Church leader sees no change in Alan Gross case

In this file handout photo provided by the Gross family shows Alan and Judy Gross.
AP Photo/Gross Family, File
In this picture released by Cuba's state newspaper Granma, Cuba's President Raul Castro, right, talks with Michael Kinnamon, general secretary of the New York-based National Council of Churches, in Havana, Cuba, Wednesday Nov. 30, 2011. The woman at center is an unidentified translator.
AP/Estudios Revolucion
HAVANA -- Signs indicate that not even Cuba's professed desire for improved relations with the United States will lead to the release of Alan Gross, a sub-contractor arrested by Cuba while working for a U.S. government-funded pro-democracy program, an agenda Havana sees as seeking regime change.

The head of the U.S. National Council of Churches, Michael Kinnamon, told reporters Friday morning that he discussed the case with Cuban President Raul Castro this week, expressing concern for Gross' health and that of his family and urging the Cuban leader to consider the humanitarian aspects of the situation.

Kinnamon and another unnamed member of his group spent nearly an hour with Gross on Wednesday morning, during which the sub-contractor expressed his belief that he had been "unjustly accused." The church leader refrained from taking a position saying he did not know the "validity" of the case against Gross nor had he seen the trial record.

Kinnamon said he had not asked Castro to release Gross, 62, and instead the two spoke only of the humanitarian issues involved. He described the Cuban leader as also expressing concern over the health issues confronting the Gross family.

Castro did not indicate that he was considering pardoning Gross, but he did tell Kinnamon that he would like Cuba to have normal relations with the U.S. and that everything was on the table. "As far as he's concerned, the Cuban government is willing to speak about any issues with the United States but they need to be spoken about in an atmosphere of mutual respect," Kinnamon told the press, adding, "You can't simply come with one side dictating terms in advance of the conversation."

Saturday is the second anniversary of Gross' arrest for smuggling illegal communications equipment into the island. He was convicted and sentenced to 15 years in March under a statute covering crimes against the state.

His defenders claim he was only trying to help the local Jewish community improve their Internet access, though community leader Adela Dworin has denied that he officially approached her to discuss this -- in fact, she says she has no memory of meeting him. However, the former vice president of Havana's Beth Shalom synagogue, William Miller, testified at Gross' trial that he did approach individuals at the synagogue on various occasions.
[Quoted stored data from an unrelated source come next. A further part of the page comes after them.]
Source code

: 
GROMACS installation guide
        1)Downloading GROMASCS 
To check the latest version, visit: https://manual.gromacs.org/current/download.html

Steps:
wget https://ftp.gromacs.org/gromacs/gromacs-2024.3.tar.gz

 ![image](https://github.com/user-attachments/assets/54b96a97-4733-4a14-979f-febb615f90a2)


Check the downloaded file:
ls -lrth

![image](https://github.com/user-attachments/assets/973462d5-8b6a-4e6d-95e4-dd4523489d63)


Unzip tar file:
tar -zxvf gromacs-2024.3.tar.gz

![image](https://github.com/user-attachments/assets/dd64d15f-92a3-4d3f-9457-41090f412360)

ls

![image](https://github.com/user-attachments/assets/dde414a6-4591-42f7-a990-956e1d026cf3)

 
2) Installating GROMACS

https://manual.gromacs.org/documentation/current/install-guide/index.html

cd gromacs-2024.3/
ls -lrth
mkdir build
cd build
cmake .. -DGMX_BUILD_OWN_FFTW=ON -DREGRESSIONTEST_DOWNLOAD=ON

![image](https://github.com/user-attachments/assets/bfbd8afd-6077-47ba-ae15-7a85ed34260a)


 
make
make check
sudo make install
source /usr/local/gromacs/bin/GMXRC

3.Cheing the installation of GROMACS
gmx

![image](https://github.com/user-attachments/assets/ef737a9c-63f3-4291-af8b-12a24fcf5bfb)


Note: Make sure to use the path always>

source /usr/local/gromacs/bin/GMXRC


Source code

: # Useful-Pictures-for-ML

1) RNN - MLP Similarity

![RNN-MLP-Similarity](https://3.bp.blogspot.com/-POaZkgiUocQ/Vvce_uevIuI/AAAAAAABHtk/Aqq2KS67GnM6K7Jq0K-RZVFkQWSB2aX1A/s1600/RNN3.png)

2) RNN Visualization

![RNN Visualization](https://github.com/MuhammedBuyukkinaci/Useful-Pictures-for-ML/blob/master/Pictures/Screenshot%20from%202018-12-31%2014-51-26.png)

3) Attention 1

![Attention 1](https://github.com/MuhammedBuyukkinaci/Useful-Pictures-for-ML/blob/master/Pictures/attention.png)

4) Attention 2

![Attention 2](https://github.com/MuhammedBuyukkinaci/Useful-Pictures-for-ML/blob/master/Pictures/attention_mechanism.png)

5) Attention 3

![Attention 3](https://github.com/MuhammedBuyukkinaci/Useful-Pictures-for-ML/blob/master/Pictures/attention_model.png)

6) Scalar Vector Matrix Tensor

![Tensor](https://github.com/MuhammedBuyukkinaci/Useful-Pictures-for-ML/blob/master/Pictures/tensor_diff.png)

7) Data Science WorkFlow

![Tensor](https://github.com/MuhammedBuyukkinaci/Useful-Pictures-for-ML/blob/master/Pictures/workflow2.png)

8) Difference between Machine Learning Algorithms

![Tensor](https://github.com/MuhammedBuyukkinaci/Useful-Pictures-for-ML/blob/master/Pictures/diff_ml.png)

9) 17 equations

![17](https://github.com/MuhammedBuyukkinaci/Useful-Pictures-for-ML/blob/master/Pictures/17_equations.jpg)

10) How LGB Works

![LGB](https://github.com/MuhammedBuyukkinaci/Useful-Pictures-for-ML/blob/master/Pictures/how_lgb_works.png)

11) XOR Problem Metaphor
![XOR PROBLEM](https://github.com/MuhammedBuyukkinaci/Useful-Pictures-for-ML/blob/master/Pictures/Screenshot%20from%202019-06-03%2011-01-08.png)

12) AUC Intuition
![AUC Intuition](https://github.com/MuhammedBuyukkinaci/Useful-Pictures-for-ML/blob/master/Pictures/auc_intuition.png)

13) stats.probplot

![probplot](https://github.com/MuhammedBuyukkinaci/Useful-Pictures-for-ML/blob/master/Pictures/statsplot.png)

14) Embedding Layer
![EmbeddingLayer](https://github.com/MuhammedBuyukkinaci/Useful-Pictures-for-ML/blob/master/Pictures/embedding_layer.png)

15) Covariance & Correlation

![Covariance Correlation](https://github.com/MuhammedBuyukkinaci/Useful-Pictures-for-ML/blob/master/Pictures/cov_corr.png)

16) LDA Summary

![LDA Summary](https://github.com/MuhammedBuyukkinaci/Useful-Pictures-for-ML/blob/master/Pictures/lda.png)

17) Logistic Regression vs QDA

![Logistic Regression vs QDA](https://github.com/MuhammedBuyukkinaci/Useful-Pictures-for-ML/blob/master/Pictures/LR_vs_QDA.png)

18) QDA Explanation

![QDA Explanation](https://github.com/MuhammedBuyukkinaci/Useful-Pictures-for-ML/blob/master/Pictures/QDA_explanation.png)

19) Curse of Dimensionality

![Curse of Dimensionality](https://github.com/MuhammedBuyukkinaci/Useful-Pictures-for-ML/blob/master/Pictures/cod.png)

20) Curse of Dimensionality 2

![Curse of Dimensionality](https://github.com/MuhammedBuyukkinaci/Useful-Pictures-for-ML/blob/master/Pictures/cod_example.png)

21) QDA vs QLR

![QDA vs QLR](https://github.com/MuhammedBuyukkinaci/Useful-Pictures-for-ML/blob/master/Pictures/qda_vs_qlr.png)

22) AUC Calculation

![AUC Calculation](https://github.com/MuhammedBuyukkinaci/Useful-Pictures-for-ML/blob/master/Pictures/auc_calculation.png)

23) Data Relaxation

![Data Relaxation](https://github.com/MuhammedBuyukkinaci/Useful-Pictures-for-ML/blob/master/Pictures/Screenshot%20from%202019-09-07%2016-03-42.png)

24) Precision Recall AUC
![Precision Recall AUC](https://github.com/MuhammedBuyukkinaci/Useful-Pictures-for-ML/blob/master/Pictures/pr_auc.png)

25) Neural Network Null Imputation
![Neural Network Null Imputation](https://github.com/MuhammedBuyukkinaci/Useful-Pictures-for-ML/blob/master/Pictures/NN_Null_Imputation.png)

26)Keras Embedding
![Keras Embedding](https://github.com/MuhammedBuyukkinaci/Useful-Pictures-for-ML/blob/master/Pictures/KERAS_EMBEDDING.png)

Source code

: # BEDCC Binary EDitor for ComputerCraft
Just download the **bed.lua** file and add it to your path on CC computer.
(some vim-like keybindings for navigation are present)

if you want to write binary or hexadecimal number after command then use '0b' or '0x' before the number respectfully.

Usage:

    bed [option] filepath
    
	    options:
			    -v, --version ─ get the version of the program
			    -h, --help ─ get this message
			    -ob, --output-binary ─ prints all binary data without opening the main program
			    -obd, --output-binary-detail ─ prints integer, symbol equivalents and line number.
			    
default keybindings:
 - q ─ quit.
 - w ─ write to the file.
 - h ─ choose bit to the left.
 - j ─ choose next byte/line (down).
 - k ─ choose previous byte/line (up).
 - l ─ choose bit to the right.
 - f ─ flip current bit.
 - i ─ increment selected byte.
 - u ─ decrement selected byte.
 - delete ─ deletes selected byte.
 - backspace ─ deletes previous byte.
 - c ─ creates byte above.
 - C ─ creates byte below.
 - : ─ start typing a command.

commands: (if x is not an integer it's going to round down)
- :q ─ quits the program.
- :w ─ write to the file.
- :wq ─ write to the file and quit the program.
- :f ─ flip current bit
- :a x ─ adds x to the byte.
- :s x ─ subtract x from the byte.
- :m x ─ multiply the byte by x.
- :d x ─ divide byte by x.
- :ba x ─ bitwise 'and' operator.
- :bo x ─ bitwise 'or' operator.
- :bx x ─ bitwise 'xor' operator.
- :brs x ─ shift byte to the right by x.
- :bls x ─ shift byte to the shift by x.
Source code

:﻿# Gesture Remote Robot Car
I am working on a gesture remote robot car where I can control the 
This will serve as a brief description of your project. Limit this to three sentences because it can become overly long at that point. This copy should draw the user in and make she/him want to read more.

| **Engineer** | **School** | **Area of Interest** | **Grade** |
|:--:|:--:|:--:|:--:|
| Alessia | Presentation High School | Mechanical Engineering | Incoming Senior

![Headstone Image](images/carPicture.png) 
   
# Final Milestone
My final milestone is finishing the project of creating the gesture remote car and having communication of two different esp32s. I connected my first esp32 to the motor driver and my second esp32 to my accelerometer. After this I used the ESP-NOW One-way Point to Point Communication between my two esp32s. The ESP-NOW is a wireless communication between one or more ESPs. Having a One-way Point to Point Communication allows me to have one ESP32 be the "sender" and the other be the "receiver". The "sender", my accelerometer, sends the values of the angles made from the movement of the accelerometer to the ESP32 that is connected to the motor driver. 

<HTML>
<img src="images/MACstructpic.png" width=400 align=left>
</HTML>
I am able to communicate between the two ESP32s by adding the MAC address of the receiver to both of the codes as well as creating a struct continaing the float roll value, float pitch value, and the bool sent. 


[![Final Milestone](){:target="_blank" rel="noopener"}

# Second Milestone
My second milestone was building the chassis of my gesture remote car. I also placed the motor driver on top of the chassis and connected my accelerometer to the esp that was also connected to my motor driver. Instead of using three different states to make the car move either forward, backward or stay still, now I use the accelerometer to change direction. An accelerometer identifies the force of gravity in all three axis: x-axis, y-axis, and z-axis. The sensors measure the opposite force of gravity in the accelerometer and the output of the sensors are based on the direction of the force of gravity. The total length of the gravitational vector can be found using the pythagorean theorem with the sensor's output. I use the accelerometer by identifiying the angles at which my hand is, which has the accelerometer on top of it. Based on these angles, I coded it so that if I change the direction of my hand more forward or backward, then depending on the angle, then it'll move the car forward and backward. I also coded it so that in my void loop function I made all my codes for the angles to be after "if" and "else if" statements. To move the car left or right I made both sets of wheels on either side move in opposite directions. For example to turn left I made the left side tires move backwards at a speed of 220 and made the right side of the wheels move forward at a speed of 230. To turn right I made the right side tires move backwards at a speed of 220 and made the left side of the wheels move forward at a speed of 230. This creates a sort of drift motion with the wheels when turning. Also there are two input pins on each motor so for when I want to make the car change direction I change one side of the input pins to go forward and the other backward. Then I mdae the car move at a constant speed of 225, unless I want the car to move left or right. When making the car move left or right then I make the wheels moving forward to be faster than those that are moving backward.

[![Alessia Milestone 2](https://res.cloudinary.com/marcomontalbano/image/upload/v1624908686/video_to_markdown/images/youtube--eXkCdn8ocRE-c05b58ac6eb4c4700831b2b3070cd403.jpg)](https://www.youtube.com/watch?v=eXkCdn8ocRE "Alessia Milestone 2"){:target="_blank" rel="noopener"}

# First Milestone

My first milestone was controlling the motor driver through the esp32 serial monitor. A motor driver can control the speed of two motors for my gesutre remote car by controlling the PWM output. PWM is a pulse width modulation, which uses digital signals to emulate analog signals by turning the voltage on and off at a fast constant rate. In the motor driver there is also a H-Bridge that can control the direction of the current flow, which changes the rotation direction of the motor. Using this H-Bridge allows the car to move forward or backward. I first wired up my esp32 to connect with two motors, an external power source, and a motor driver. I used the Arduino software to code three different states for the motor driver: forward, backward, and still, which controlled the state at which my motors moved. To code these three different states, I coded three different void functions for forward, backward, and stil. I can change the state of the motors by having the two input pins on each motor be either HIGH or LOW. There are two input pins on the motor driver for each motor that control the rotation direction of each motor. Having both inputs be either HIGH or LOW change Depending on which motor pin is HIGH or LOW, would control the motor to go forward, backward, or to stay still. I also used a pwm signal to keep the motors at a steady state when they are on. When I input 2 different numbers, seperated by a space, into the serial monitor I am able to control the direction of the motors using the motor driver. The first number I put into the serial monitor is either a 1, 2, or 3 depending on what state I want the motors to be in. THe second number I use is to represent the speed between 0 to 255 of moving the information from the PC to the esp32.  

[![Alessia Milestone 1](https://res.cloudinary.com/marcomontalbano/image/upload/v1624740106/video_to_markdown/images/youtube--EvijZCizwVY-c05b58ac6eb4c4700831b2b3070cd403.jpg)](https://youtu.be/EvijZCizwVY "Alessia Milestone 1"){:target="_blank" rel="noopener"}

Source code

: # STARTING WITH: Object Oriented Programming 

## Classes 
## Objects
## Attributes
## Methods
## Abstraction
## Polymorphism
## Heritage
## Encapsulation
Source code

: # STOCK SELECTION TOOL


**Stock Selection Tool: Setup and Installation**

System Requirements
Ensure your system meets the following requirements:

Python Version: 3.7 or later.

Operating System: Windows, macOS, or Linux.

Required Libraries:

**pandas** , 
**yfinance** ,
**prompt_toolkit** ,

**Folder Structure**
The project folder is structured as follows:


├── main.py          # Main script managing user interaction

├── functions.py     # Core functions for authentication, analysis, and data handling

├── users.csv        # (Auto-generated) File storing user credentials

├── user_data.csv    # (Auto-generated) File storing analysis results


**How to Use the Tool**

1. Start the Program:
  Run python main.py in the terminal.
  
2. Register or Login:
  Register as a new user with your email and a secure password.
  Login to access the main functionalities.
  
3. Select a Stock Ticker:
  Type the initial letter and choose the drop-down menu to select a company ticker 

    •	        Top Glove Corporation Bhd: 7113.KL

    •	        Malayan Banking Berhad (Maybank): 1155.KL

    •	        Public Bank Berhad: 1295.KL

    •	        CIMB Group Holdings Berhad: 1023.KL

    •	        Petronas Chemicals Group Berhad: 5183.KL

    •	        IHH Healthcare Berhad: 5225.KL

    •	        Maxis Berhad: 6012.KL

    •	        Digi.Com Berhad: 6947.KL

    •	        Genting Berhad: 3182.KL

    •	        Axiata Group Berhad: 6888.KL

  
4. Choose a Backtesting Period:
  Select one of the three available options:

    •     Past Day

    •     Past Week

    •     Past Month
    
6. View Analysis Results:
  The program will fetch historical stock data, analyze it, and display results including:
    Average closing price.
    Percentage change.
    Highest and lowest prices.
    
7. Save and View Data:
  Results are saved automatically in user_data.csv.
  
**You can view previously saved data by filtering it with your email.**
Miller claims that he was unclear about exactly what was behind Gross' activities.

White House spokesman Jay Carney told reporters in Washington Friday that it was "past time" to let Gross return home. "Cuban authorities have failed in their effort to use Mr. Gross as a pawn for their own ends," he said. Also the State Department issued a press statement calling on the Cuban government for his release. The statement refers to his "unjustified imprisonment" and reiterates the claim that he was "simply facilitating connectivity between Havana's Jewish community and the rest of the world."

Pleas for Gross' release have also come from his mother, who released a video directed to Castro, and sister, both of whom live in Dallas. A letter circulated by Dallas Rabbi Stefan Weinberg says that 75 people attended the Congregation Anshai Torah's first congregational meeting last Monday in support of Gross and were briefed by his sister Bonnie Rubinstein, who will chair a committee set up by the shul to promote activities to publicize the case.

Kinnamon stressed that his conversation with Castro was not limited to the Gross case but that he also told him the National Council of Churches would "continue to press the issues that are roadblocks to normal relations with our government."

The National Council of Churches represents 50 million people and, according to Kinnamon, works with other organizations representing between 60 to 70 million members. He said he was "not talking about any kinds of trades or anything of that sort" but that "there are humanitarian issues with regard to the Cuban Five that need to be addressed." The Cuban Five, heroes on the island, are intelligence agents held for more than a decade in U.S. prisons. There has been speculation that Havana wants a prisoner swap--Gross for the five.

The 16-member National Council of Churches delegation also met at a local Baptist Church Wednesday with the wives and one daughter of the Cuban Five. "We ache with them for the separation that weighs so heavily on their families," Kinnamon told the press. "We will press strongly for the right to visit their husbands. We join international organizations in believing that the sentences are not just and we will continue to try to work for their release in the United States," he concluded.

Cuba insists the five agents were not engaged in spying against the United States but monitoring Cuban American groups that engage in terrorism against the island. Their return is a top political priority for the government here.

Kinnamon said the National Council would be meeting with State Department officials on their return to the U.S. but did not know if or when he might be able to discuss Cuba with President Obama.